__TASK DIRECTIONS__.
For every line in the data below that contains "授权模式", copy the line.

==== RECORDED DATA

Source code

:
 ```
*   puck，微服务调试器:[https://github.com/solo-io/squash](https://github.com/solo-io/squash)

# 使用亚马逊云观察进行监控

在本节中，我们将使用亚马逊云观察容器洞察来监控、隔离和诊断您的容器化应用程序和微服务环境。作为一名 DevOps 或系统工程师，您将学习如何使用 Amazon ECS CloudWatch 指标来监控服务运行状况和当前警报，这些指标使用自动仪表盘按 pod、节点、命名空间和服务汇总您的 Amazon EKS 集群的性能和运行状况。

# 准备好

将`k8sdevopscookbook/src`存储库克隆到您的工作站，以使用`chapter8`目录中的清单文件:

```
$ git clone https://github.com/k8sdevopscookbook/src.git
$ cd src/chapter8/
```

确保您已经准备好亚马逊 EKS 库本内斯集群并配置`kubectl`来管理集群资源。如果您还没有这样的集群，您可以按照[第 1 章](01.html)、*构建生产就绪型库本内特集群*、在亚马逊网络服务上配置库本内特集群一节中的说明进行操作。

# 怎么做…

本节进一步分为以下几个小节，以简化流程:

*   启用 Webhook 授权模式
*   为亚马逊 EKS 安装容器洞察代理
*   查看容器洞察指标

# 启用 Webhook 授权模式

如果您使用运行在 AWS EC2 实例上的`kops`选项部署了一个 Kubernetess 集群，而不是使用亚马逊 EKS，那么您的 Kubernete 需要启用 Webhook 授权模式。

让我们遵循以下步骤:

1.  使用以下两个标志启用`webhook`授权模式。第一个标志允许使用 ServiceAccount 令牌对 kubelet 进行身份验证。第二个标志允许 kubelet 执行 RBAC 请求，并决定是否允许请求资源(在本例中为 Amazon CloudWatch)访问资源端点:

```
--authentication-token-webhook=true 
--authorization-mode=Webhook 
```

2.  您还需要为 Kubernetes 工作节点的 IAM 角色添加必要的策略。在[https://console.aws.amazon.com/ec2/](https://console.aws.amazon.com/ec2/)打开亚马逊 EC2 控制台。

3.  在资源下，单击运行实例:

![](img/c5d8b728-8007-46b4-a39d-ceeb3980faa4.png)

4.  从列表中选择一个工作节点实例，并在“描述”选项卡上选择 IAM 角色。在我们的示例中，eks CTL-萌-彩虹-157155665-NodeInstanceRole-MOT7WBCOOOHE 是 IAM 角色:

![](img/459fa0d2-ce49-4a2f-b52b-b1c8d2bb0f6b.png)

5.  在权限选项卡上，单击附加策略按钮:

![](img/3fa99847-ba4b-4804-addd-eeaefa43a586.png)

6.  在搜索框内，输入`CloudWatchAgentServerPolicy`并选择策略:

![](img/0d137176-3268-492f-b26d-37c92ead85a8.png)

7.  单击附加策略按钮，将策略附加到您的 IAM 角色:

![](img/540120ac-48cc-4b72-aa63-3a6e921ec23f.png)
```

========

__ANSWER TO THIS PROBLEM__.
*   启用 Webhook 授权模式
# 启用 Webhook 授权模式
如果您使用运行在 AWS EC2 实例上的`kops`选项部署了一个 Kubernetess 集群，而不是使用亚马逊 EKS，那么您的 Kubernete 需要启用 Webhook 授权模式。
1.  使用以下两个标志启用`webhook`授权模式。第一个标志允许使用 ServiceAccount 令牌对 kubelet 进行身份验证。第二个标志允许 kubelet 执行 RBAC 请求，并决定是否允许请求资源(在本例中为 Amazon CloudWatch)访问资源端点:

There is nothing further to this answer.